**Data shown:**
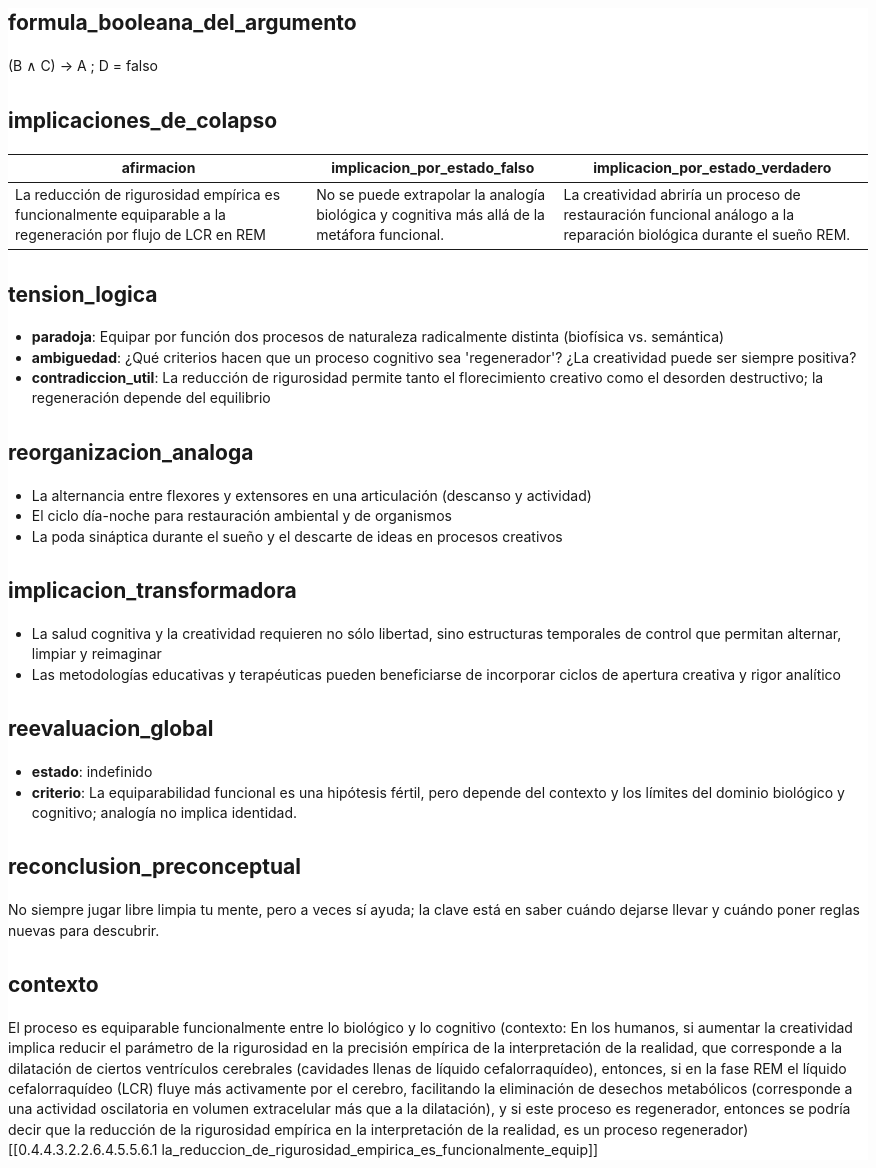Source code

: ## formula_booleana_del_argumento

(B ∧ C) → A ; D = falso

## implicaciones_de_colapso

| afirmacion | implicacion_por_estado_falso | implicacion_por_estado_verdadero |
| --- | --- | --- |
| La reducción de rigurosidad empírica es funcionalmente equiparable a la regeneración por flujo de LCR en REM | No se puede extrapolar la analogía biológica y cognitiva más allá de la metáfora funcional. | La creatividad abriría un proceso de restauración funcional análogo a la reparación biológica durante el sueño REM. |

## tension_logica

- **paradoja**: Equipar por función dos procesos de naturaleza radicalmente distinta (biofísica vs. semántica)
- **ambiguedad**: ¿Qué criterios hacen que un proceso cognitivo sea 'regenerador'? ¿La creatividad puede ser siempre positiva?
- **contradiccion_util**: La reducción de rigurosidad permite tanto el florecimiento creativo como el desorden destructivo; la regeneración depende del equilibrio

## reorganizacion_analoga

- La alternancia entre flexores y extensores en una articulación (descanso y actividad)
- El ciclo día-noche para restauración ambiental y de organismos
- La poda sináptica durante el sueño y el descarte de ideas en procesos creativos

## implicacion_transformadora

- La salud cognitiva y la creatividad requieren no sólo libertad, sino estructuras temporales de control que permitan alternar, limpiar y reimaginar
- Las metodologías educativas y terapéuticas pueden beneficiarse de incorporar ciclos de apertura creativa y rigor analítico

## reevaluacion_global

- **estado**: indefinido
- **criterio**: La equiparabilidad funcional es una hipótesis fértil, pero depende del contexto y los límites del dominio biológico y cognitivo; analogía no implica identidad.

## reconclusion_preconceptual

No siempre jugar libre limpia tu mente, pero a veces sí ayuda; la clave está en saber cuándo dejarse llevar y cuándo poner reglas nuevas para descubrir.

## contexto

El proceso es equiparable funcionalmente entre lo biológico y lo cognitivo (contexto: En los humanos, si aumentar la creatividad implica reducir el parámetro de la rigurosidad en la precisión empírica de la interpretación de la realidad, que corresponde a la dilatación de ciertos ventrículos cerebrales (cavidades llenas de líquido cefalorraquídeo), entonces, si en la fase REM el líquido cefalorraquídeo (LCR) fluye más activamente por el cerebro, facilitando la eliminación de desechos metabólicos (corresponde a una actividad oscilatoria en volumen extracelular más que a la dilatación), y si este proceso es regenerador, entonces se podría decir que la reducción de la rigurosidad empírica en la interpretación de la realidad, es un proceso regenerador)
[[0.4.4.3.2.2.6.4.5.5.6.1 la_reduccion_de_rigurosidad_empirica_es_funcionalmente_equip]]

**Your instructions:**
Rewrite the material above with every "creatividad" changed to "inventiva" and nothing else changed, and leave out the picture.

**Result of the task:**
Source code

: ## formula_booleana_del_argumento

(B ∧ C) → A ; D = falso

## implicaciones_de_colapso

| afirmacion | implicacion_por_estado_falso | implicacion_por_estado_verdadero |
| --- | --- | --- |
| La reducción de rigurosidad empírica es funcionalmente equiparable a la regeneración por flujo de LCR en REM | No se puede extrapolar la analogía biológica y cognitiva más allá de la metáfora funcional. | La inventiva abriría un proceso de restauración funcional análogo a la reparación biológica durante el sueño REM. |

## tension_logica

- **paradoja**: Equipar por función dos procesos de naturaleza radicalmente distinta (biofísica vs. semántica)
- **ambiguedad**: ¿Qué criterios hacen que un proceso cognitivo sea 'regenerador'? ¿La inventiva puede ser siempre positiva?
- **contradiccion_util**: La reducción de rigurosidad permite tanto el florecimiento creativo como el desorden destructivo; la regeneración depende del equilibrio

## reorganizacion_analoga

- La alternancia entre flexores y extensores en una articulación (descanso y actividad)
- El ciclo día-noche para restauración ambiental y de organismos
- La poda sináptica durante el sueño y el descarte de ideas en procesos creativos

## implicacion_transformadora

- La salud cognitiva y la inventiva requieren no sólo libertad, sino estructuras temporales de control que permitan alternar, limpiar y reimaginar
- Las metodologías educativas y terapéuticas pueden beneficiarse de incorporar ciclos de apertura creativa y rigor analítico

## reevaluacion_global

- **estado**: indefinido
- **criterio**: La equiparabilidad funcional es una hipótesis fértil, pero depende del contexto y los límites del dominio biológico y cognitivo; analogía no implica identidad.

## reconclusion_preconceptual

No siempre jugar libre limpia tu mente, pero a veces sí ayuda; la clave está en saber cuándo dejarse llevar y cuándo poner reglas nuevas para descubrir.

## contexto

El proceso es equiparable funcionalmente entre lo biológico y lo cognitivo (contexto: En los humanos, si aumentar la inventiva implica reducir el parámetro de la rigurosidad en la precisión empírica de la interpretación de la realidad, que corresponde a la dilatación de ciertos ventrículos cerebrales (cavidades llenas de líquido cefalorraquídeo), entonces, si en la fase REM el líquido cefalorraquídeo (LCR) fluye más activamente por el cerebro, facilitando la eliminación de desechos metabólicos (corresponde a una actividad oscilatoria en volumen extracelular más que a la dilatación), y si este proceso es regenerador, entonces se podría decir que la reducción de la rigurosidad empírica en la interpretación de la realidad, es un proceso regenerador)
[[0.4.4.3.2.2.6.4.5.5.6.1 la_reduccion_de_rigurosidad_empirica_es_funcionalmente_equip]]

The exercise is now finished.